We have Jim White banging on about the “special atmosphere” in Ibrox as if he didn’t hear a single out of place song … he must be deaf as well as stupid. Ian Crocker on Sky did exactly the same thing, and people keep on doing it.

These people would do an immeasurable service to the Scottish game if they would stop in the middle of their commentary when the vile songs start and, instead of praising them, condemn them in the harshest, strongest terms.

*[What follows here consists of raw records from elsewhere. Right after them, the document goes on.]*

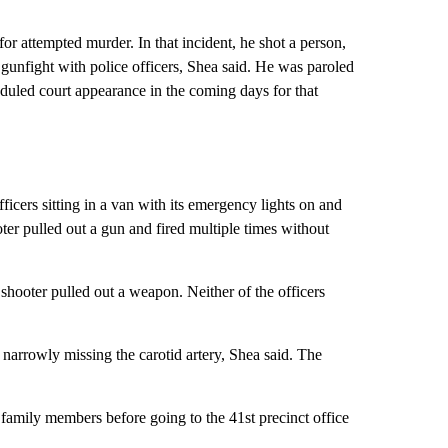
or attempted murder. In that incident, he shot a person,
 gunfight with police officers, Shea said. He was paroled
eduled court appearance in the coming days for that
ficers sitting in a van with its emergency lights on and
ter pulled out a gun and fired multiple times without
e shooter pulled out a weapon. Neither of the officers
, narrowly missing the carotid artery, Shea said. The
ed family members before going to the 41st precinct office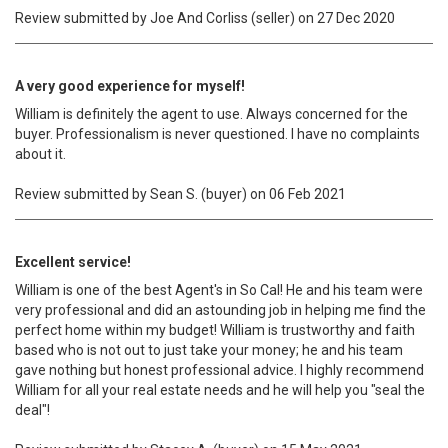
Review submitted by Joe And Corliss (seller) on 27 Dec 2020
A very good experience for myself!
William is definitely the agent to use. Always concerned for the
buyer. Professionalism is never questioned. I have no complaints
about it.
Review submitted by Sean S. (buyer) on 06 Feb 2021
Excellent service!
William is one of the best Agent's in So Cal! He and his team were
very professional and did an astounding job in helping me find the
perfect home within my budget! William is trustworthy and faith
based who is not out to just take your money; he and his team
gave nothing but honest professional advice. I highly recommend
William for all your real estate needs and he will help you "seal the
deal"!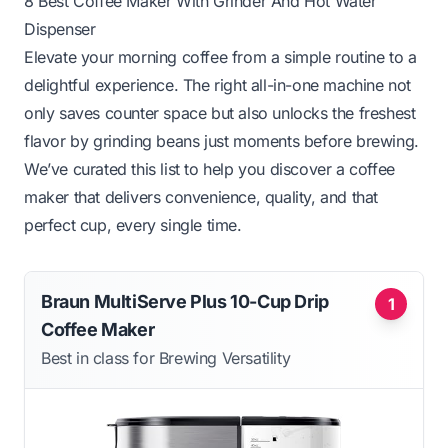
8 Best Coffee Maker With Grinder And Hot Water
Dispenser
Elevate your morning coffee from a simple routine to a
delightful experience. The right all-in-one machine not
only saves counter space but also unlocks the freshest
flavor by grinding beans just moments before brewing.
We’ve curated this list to help you discover a coffee
maker that delivers convenience, quality, and that
perfect cup, every single time.
Braun MultiServe Plus 10-Cup Drip
1
Coffee Maker
Best in class for Brewing Versatility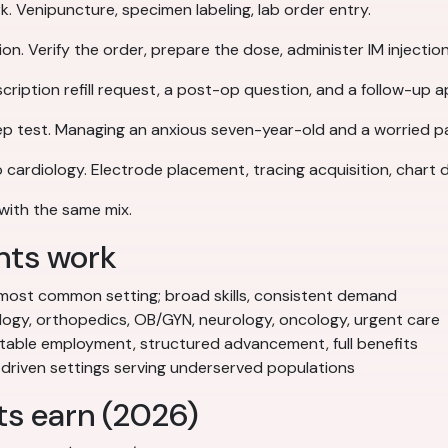
 Venipuncture, specimen labeling, lab order entry.
on. Verify the order, prepare the dose, administer IM injecti
scription refill request, a post-op question, and a follow-up
rep test. Managing an anxious seven-year-old and a worried p
o cardiology. Electrode placement, tracing acquisition, chart
with the same mix.
nts work
ost common setting; broad skills, consistent demand
ogy, orthopedics, OB/GYN, neurology, oncology, urgent care
able employment, structured advancement, full benefits
driven settings serving underserved populations
ts earn (2026)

Instead you get the impression that these folk would have praised a Nuremberg Rally if they’d been asked to provide commentary for it … and that, too, is part of the problem.

These games are promoted on the basis of hate, and it has been for a long time and the Celtic fans initial objection to the despised Old Firm slogan is that we wanted nothing to do with that.

Could we be any clearer about it?

There are no “two sides” here, just them and us.

Yet the press promotes this lie, and times like this they use it against us.

Celtic does not belong in this gutter.

The narrative that we are somehow wallowing down there today, as part of their disgrace, really is an insult not just to our supporters and our club but to the intelligence of some of the people pushing it.

Nicola Sturgeon should have called it out for what is instead of falling back on her lazy, politically expedient slogan … but Bernard Ponsonby, who knows full well what the truth is … and so I don’t know what he was thinking when he wrote that nonsense, but I am almost 100% sure that he barely believes a word of it himself.